Hawkish shifts in the US Federal Reserve’s monetary policy have often led to heightened financial and economic stress in emerging economies. In the early 1990s, the Fed raised interest rates preemptively to curb inflation, precipitating the 1994 Mexican “tequila” crisis. In 2013, the Fed signaled its intention to tighten monetary policy, resulting in the major emerging-markets sell-off known as the “taper tantrum.”
Given the region’s history, one might expect that policymakers in the ASEAN+3 countries – the ten members of the Association of Southeast Asian Nations, together with China (including Hong Kong), Japan, and South Korea – would be particularly anxious about the Fed’s increasing hawkishness. Indeed, the Fed’s recent efforts to curb high and persistent inflation have prompted fears of a regional financial crisis, similar to the Asian financial crisis of 1997.
But the Fed’s actions will not have as much impact on the region as they did in the late 1990s. ASEAN+3 economies are stronger and more durable, making a 1997-style financial meltdown improbable.
The 1997 crisis was mainly caused by a combination of macroeconomic imbalances and sharp capital-flow reversals, triggered by speculative attacks on the baht and other regional currencies. East Asian economies enjoyed a period of rapid growth before the crisis – funded by surging capital inflows and excessive foreign lending – but without sound regulation and policy. Most Asian currencies were still pegged to the US dollar, bank regulatory frameworks were simpler, and capital buffers were low.

• [Data shown]

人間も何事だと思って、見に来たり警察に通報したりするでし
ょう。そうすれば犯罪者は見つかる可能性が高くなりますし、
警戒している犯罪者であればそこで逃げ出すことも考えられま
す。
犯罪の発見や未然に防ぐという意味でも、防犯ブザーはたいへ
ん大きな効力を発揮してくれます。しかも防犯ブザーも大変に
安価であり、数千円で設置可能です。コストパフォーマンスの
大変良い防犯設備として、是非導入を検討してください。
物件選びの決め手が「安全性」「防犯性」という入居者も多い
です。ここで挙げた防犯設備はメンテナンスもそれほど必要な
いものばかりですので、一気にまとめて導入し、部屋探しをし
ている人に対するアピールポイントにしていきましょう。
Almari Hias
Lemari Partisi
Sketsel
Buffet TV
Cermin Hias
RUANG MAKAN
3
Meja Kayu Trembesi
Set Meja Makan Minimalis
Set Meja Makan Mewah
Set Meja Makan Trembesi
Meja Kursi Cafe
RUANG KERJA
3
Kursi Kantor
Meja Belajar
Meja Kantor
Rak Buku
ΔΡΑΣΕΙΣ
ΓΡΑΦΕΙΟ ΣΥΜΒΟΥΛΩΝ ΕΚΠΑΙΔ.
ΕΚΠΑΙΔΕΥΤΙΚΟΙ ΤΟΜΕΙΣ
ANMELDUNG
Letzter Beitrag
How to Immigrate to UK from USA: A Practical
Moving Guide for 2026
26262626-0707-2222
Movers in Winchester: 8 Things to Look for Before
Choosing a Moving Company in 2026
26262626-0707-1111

...

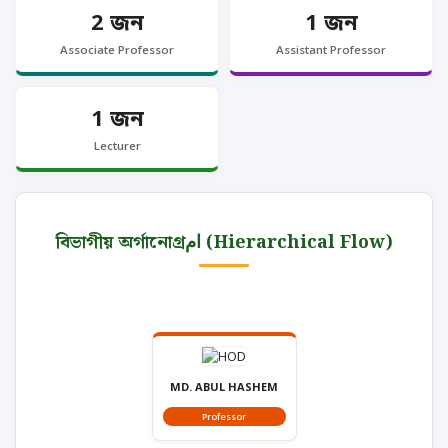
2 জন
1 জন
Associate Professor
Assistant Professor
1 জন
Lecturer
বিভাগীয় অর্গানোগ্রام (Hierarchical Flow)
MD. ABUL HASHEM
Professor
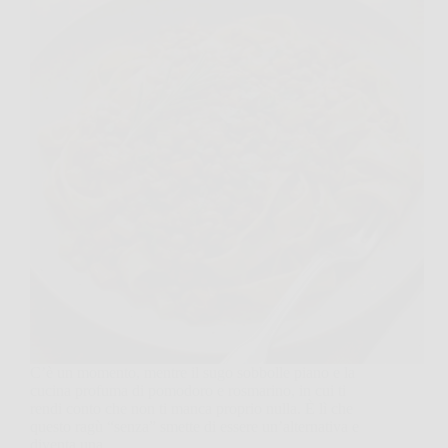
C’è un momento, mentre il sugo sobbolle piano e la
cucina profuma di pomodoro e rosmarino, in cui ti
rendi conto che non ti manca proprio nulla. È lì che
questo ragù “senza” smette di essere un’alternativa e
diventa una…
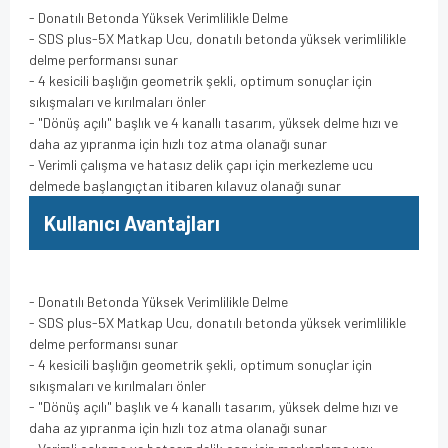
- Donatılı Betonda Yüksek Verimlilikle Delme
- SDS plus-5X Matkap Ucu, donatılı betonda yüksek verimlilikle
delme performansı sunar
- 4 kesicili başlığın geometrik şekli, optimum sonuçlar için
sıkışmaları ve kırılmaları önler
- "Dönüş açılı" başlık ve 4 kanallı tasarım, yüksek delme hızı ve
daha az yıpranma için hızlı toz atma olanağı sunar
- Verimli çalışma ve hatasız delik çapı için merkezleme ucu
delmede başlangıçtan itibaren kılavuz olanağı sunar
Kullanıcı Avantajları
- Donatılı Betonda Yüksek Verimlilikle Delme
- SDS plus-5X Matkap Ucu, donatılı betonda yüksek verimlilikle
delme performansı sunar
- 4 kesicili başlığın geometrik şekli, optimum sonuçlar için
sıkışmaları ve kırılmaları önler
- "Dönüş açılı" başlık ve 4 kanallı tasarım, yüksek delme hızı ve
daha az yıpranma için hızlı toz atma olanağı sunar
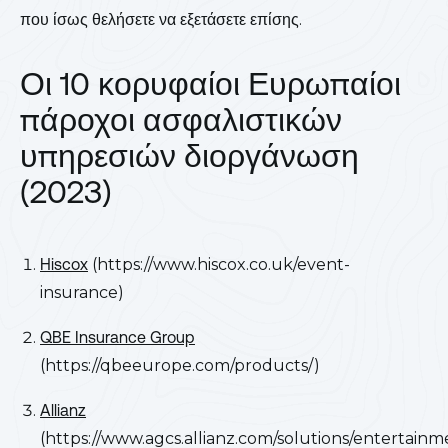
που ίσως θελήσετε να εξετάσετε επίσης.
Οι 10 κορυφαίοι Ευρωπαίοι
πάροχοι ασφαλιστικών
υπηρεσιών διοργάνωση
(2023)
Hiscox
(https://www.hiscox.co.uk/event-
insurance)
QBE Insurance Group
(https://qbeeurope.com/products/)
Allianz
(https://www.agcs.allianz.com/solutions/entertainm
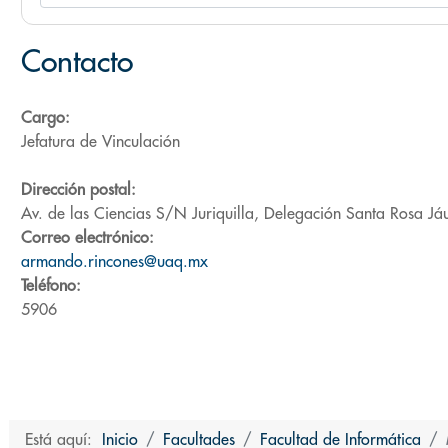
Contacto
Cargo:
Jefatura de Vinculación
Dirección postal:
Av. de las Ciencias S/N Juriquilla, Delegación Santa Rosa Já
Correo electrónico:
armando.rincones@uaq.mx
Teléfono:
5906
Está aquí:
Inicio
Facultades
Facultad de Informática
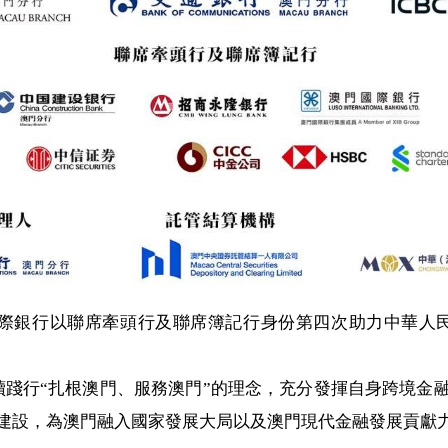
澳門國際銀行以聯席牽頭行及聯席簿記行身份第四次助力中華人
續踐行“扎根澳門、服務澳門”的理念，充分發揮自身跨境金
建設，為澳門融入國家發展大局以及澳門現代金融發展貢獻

---

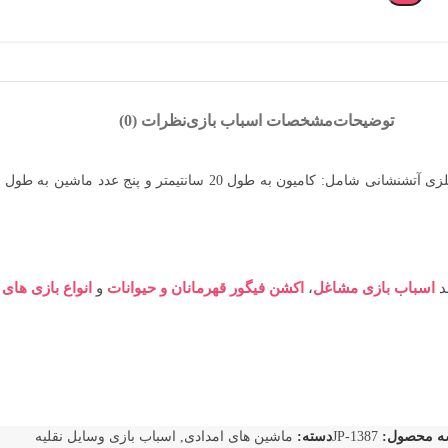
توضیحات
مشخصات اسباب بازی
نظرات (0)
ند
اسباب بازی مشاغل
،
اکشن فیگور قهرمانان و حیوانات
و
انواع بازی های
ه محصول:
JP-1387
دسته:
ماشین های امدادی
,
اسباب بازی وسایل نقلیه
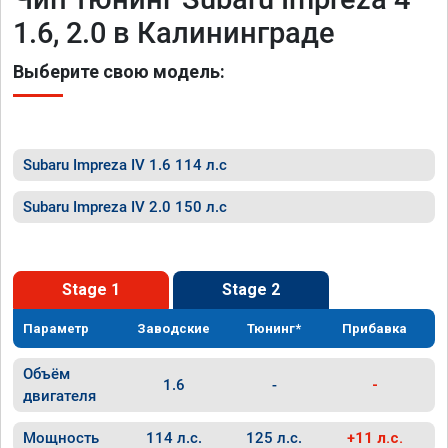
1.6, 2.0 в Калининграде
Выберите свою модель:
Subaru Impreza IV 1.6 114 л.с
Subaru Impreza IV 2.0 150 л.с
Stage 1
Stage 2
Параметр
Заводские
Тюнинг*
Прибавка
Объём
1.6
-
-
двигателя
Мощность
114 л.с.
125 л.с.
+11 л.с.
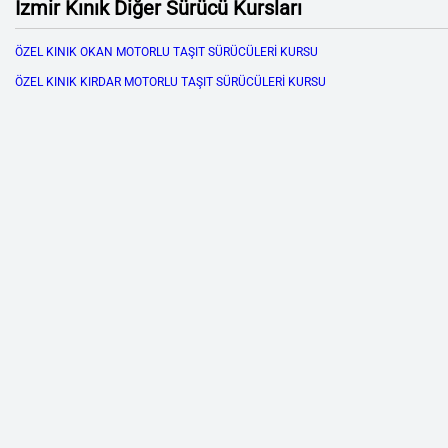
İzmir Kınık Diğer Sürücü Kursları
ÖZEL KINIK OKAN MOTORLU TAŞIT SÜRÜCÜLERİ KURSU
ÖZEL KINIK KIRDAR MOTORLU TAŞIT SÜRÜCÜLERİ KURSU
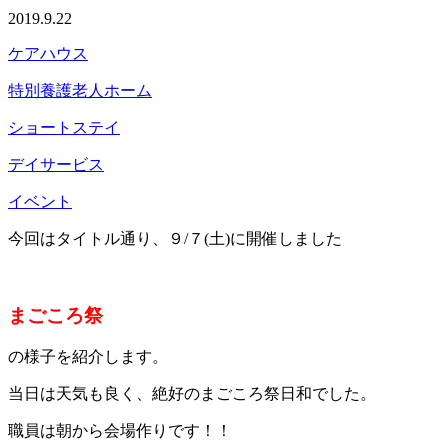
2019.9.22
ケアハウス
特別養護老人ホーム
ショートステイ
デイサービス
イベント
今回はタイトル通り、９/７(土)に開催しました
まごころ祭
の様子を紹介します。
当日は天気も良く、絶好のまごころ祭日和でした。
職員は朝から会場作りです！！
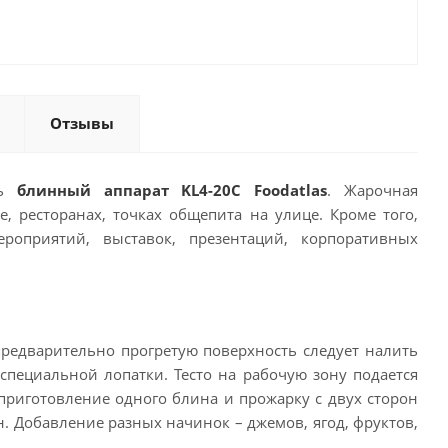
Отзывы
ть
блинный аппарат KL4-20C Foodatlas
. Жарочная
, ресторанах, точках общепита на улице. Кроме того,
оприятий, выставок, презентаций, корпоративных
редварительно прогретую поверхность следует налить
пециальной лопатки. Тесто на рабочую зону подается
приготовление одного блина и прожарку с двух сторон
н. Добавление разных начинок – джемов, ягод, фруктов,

• [Task goal] Reproduce word for word the full passage above about Federal Reserve tightening and ASEAN+3 economies.

• [Reply to the exercise]
Hawkish shifts in the US Federal Reserve’s monetary policy have often led to heightened financial and economic stress in emerging economies. In the early 1990s, the Fed raised interest rates preemptively to curb inflation, precipitating the 1994 Mexican “tequila” crisis. In 2013, the Fed signaled its intention to tighten monetary policy, resulting in the major emerging-markets sell-off known as the “taper tantrum.”
Given the region’s history, one might expect that policymakers in the ASEAN+3 countries – the ten members of the Association of Southeast Asian Nations, together with China (including Hong Kong), Japan, and South Korea – would be particularly anxious about the Fed’s increasing hawkishness. Indeed, the Fed’s recent efforts to curb high and persistent inflation have prompted fears of a regional financial crisis, similar to the Asian financial crisis of 1997.
But the Fed’s actions will not have as much impact on the region as they did in the late 1990s. ASEAN+3 economies are stronger and more durable, making a 1997-style financial meltdown improbable.
The 1997 crisis was mainly caused by a combination of macroeconomic imbalances and sharp capital-flow reversals, triggered by speculative attacks on the baht and other regional currencies. East Asian economies enjoyed a period of rapid growth before the crisis – funded by surging capital inflows and excessive foreign lending – but without sound regulation and policy. Most Asian currencies were still pegged to the US dollar, bank regulatory frameworks were simpler, and capital buffers were low.